Member of the House of Representatives of Nigeria
- In office 2007–2011
- Constituency: Ndokwa East/Ndokwa West/Ukwuani Federal Constituency

Personal details
- Party: Peoples Democratic Party (PDP)

= Mercy Almona-Isei =

Nigerian politician

Mercy Almona-Isei JP is a Nigerian politician who served as a member of the House of Representatives of Nigeria representing Ukwuani Local Government Constituency in Delta State from 2007 to 2011.

She is a member of the Peoples Democratic Party (PDP) and is recognized among Nigerian female legislators in the 6th National Assembly.

== Early life and education ==
she is documented in political records as a Nigerian female legislator who served at the federal level in the National Assembly.

She is mentioned among women who have participated in legislative governance in Nigeria, particularly during the 2007–2011 parliamentary term.
During her tenure, she chaired the House Committee on Environment, playing a notable role in early legislative efforts to address oil spill management in the Niger Delta.

== Political career ==
Mercy Almona-Isei JP served as a Member of the House of Representatives of Nigeria from 2007 to 2011, representing Ndokwa East/Ndokwa West/Ukwuani Federal Constituency in Delta State.

She was part of the 6th National Assembly of Nigeria and contributed to legislative representation during Nigeria's democratic governance period.

Her legislative service is also recorded in civic data repositories tracking Nigerian public office holders.

She is recognized as part of Nigeria's group of female parliamentarians who contributed to national legislative development during her tenure.

== Political party ==
Mercy Almona-Isei JP is a member of the Peoples Democratic Party (PDP), one of Nigeria's major political parties.

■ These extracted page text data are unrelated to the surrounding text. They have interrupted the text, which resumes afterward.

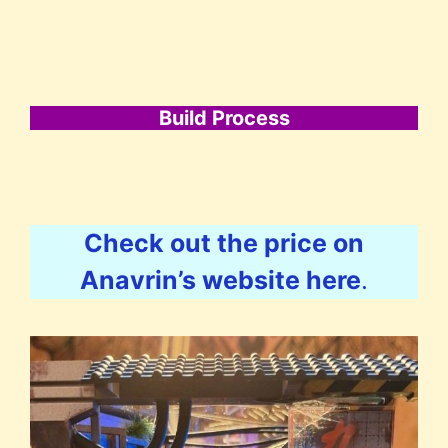
Build Process
Check out the price on
Anavrin’s website here
.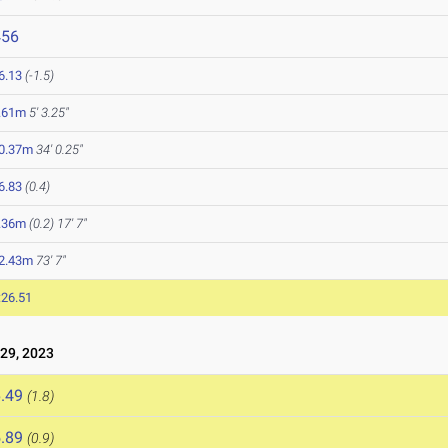
456
6.13
(-1.5)
.61m
5' 3.25"
0.37m
34' 0.25"
6.83
(0.4)
.36m
(0.2)
17' 7"
2.43m
73' 7"
:26.51
29, 2023
.49
(1.8)
.89
(0.9)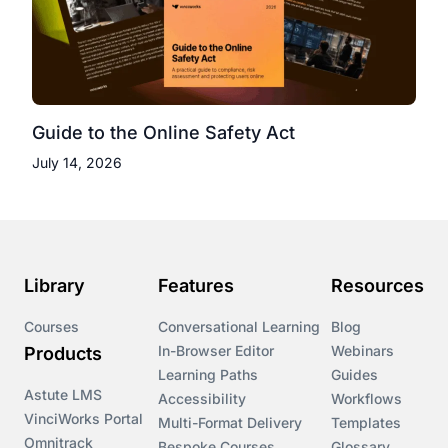
Guide to the Online Safety Act
July 14, 2026
Library
Features
Resources
Courses
Conversational Learning
Blog
In-Browser Editor
Webinars
Products
Learning Paths
Guides
Astute LMS
Accessibility
Workflows
VinciWorks Portal
Multi-Format Delivery
Templates
Omnitrack
Bespoke Courses
Glossary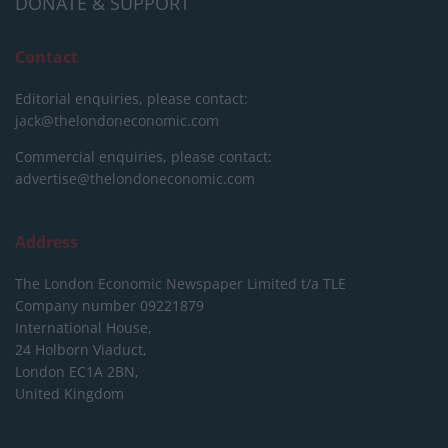
DONATE & SUPPORT
Contact
Editorial enquiries, please contact:
jack@thelondoneconomic.com
Commercial enquiries, please contact:
advertise@thelondoneconomic.com
Address
The London Economic Newspaper Limited
t/a TLE
Company number 09221879
International House,
24 Holborn Viaduct,
London EC1A 2BN,
United Kingdom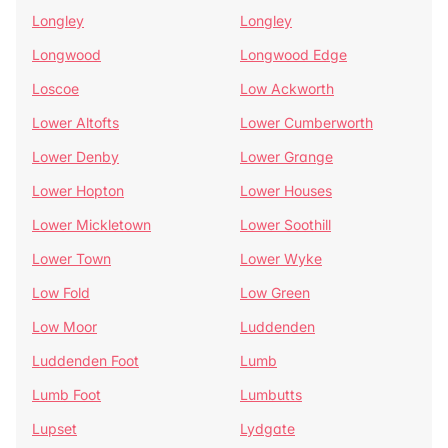
Longley
Longley
Longwood
Longwood Edge
Loscoe
Low Ackworth
Lower Altofts
Lower Cumberworth
Lower Denby
Lower Grange
Lower Hopton
Lower Houses
Lower Mickletown
Lower Soothill
Lower Town
Lower Wyke
Low Fold
Low Green
Low Moor
Luddenden
Luddenden Foot
Lumb
Lumb Foot
Lumbutts
Lupset
Lydgate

She served under the PDP platform during her tenure in the National Assembly between 2007 and 2011.

Civic records of Nigerian public officials also list her affiliation with the PDP during her legislative service period. Her election coincided with Nigeria's historic transition from military to civilian rule following sixteen years of successive military administrations, a transition overseen by outgoing military head of state Abdulsalami Abubakar and incoming President Olusegun Obasanjo.

== Personal life ==
Mercy Almona-Isei JP is a Nigerian citizen and is identified as female in official records.

The honorific “JP” attached to her name indicates Justice of the Peace, a title awarded in recognition of public service in Nigeria.

Limited public biographical data is available regarding her private life, as most available records focus on her political career and legislative service.